Algorithms	Input Config	Training Time (seconds)		Prediction Time (seconds)
		Stock scikit-learn (baseline)	Intel Extension for Scikit-learn	Stock scikit-learn (baseline)	Intel Extension for Scikit-learn
kmeans	config1	517.13	24.41	6.54	0.42
ridge_regression	config1	1.22	0.11	0.05	0.04
linear_regression	config1	3.1	0.11	0.05	0.04
logistic_regression	config3	87.5	5.94	0.5	0.08
svm	config2	271.58	12.24	86.76	0.55
kd_tree_knn_classification	config4	0.84	0.11	1584.3	25.67

Table 1 Comparing training and prediction performance (all times in seconds)

For each algorithm, the Intel-optimized version of scikit-learn greatly improved training and prediction performance. For some algorithms, like svm and brute_knn, it achieved order of magnitude speed-up (Figure 1).
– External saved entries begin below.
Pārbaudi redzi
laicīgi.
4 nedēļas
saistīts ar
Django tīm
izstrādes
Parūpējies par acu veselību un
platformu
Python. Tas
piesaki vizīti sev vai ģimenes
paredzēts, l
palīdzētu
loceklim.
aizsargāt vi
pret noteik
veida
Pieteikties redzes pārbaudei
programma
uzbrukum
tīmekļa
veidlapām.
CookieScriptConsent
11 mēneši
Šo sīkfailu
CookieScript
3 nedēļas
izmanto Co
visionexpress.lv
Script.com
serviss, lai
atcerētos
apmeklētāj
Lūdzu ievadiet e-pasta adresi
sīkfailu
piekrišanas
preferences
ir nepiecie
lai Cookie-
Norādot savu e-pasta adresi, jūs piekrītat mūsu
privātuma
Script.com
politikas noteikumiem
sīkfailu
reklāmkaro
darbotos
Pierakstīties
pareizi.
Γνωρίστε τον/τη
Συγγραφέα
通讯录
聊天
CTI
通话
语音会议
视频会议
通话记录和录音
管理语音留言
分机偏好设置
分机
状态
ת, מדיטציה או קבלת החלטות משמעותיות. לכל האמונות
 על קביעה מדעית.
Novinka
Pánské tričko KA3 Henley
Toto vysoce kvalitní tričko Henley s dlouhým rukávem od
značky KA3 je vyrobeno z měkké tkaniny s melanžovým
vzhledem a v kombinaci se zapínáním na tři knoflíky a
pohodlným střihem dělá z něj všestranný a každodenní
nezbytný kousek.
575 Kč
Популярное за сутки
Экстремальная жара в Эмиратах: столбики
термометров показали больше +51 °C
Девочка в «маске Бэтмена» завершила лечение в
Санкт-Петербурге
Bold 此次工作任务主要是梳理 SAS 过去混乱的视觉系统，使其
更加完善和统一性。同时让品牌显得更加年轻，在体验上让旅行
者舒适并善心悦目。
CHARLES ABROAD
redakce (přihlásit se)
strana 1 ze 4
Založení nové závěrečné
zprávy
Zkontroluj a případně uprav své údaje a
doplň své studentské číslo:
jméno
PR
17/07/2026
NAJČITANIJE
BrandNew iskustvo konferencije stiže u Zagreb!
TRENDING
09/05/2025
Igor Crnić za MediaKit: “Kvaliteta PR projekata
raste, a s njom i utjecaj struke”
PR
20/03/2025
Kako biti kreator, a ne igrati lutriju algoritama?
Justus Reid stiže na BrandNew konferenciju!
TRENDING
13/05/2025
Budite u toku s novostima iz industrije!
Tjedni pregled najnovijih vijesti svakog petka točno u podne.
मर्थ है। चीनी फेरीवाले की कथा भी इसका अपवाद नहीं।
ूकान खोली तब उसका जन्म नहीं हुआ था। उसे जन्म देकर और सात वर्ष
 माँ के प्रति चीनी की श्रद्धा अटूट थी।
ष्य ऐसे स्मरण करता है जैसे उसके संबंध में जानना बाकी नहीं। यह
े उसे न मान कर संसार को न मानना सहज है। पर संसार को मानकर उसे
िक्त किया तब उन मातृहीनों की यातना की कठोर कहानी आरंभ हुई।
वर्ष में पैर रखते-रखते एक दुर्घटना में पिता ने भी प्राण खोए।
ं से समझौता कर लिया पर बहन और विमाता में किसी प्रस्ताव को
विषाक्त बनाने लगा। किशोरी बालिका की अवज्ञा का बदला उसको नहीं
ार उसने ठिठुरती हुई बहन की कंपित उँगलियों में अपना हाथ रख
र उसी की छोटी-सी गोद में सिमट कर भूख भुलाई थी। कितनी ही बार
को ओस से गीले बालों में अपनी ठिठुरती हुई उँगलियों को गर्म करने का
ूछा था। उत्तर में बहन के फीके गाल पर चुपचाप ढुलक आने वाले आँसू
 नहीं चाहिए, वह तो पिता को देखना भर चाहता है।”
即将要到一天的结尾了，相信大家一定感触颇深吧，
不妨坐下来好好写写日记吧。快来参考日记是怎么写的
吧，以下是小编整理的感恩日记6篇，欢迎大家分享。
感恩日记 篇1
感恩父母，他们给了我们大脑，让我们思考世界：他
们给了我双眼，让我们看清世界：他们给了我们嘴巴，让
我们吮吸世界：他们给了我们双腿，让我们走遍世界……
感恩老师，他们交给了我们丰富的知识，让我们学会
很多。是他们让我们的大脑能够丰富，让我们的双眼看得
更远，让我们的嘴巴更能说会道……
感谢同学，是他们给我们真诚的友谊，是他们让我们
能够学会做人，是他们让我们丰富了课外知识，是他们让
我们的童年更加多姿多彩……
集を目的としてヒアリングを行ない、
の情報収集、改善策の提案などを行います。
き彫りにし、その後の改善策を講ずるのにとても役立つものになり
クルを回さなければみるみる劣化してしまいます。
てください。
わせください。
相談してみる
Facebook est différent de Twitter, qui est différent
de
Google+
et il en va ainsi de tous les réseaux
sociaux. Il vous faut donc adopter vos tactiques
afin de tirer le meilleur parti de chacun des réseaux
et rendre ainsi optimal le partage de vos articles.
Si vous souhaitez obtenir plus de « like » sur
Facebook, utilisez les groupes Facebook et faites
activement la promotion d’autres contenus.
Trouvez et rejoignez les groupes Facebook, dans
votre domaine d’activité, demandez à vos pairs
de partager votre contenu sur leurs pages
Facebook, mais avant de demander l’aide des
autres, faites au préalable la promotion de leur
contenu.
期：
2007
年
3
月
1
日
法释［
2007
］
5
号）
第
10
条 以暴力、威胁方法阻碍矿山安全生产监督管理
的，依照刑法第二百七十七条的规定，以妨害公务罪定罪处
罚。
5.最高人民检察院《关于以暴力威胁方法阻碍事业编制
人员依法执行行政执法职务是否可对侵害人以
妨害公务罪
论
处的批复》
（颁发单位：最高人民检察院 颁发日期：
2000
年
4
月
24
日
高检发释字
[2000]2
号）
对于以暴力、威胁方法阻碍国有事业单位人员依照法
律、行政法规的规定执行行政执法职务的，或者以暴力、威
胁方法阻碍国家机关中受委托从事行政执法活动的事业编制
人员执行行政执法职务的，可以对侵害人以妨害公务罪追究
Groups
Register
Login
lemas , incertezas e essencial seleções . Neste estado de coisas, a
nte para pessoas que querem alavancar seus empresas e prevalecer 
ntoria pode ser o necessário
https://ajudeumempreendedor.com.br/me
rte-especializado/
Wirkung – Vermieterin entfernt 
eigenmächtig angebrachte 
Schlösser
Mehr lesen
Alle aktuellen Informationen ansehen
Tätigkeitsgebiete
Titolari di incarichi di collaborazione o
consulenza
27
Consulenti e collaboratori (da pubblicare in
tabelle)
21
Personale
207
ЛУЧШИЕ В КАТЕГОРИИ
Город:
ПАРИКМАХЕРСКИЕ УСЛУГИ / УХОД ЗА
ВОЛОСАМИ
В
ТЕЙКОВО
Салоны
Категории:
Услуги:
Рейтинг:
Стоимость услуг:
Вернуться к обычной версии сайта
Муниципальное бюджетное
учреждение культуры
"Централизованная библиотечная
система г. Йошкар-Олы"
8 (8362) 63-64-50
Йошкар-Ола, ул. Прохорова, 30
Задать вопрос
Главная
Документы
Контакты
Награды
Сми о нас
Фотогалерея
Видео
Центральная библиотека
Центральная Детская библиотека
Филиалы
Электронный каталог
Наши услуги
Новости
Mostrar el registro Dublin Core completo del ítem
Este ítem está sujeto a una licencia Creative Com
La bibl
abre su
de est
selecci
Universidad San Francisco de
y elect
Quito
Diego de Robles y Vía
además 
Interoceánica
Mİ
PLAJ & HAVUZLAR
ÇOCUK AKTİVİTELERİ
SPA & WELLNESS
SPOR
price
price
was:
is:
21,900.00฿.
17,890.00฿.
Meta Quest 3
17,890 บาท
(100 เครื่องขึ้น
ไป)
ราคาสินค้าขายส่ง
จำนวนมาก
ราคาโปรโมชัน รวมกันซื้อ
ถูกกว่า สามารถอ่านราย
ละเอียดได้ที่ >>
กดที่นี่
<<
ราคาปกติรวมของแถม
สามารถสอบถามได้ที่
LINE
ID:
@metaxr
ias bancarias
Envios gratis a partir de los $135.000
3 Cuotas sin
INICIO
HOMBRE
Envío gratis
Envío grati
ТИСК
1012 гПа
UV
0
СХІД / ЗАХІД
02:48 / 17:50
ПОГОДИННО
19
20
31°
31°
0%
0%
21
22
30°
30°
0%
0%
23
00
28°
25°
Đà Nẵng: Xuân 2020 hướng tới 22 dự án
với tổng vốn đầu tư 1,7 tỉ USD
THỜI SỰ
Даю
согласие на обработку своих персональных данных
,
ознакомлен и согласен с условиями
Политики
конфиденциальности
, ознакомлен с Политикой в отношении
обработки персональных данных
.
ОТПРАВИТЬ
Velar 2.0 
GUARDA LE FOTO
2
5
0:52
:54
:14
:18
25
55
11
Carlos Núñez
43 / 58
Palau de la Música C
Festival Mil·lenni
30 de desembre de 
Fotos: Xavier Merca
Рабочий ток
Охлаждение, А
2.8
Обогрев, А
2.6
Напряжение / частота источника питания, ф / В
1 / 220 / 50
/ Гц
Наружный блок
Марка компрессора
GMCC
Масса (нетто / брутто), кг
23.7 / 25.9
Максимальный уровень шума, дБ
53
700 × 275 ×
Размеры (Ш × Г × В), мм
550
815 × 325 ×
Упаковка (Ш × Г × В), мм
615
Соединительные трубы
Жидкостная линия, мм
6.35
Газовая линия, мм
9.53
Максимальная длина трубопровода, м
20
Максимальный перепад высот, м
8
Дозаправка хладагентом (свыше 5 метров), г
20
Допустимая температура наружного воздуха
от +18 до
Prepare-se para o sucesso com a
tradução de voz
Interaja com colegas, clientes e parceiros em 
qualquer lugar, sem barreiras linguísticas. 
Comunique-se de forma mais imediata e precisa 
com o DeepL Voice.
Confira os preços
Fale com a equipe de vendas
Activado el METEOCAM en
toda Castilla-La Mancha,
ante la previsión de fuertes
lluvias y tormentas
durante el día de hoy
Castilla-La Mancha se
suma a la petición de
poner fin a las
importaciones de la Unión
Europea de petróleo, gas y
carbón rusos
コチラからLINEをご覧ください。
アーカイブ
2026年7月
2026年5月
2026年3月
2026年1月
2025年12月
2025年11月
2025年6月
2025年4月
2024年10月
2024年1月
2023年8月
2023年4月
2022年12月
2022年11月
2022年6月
Figure 1 Training and inference speedup of the Intel-optimized scikit-learn over the stock version

TensorFlow Training and Prediction Performance

BERT, or Bidirectional Encoder Representations from Transformers, is a new method of pre-training language representations that obtains state-of-the-art results on a wide range of natural language processing tasks. Model Zoo contains links to pre-trained models, sample scripts, best practices, and step- by-step tutorials for many popular open-source machine learning models optimized by Intel to run on Intel® Xeon® Scalable processors.

We used Model Zoo to run the BERT-Large model on SQuADv1.1 datasets to compare the performance of TensorFlow with and without our optimizations. Once again, we provide a notebook (benchmark_ tensorflow_bertlarge.ipynb) to run the benchmark on the Databricks Cloud. Refer to Run Performance Comparison Benchmarks for more details.

We used Databricks Cloud Single Node with Standard_F32s_v2, Standard_F64s_v2, and Standard_F72s_v2 instance types for the TensorFlow performance evaluation. For each instance type, we compared the inference and training performance between stock TensorFlow and the Intel-optimized TensorFlow. The latter delivers 2.09x, 1.95x, and 2.18x inference performance on Databricks Runtime for ML with Standard_F32s_v2, Standard_F64s_v2, and Standard_F72s_v2 instances, respectively (Figure 2). For training, the Intel-optimized TensorFlow delivers 1.76x, 1.70x, and 1.77x training performance on Standard_F32s_v2, Standard_F64s_v2, and Standard_F72s_v2 instances, respectively (Figure 3).

Figure 2 Inference speedup of the Intel-optimized TensorFlow over the stock version

Figure 3 Training speedup of the Intel-optimized TensorFlow over the stock version

Concluding Remarks

The Intel-optimized versions of scikit-learn and TensorFlow deliver significant improvements in training and inference performance on Intel XPUs. We demonstrated that replacing the stock scikit-learn and TensorFlow included in Databricks Runtime for Machine Learning with the optimized versions can improve performance and, hence, reduce cost for customers.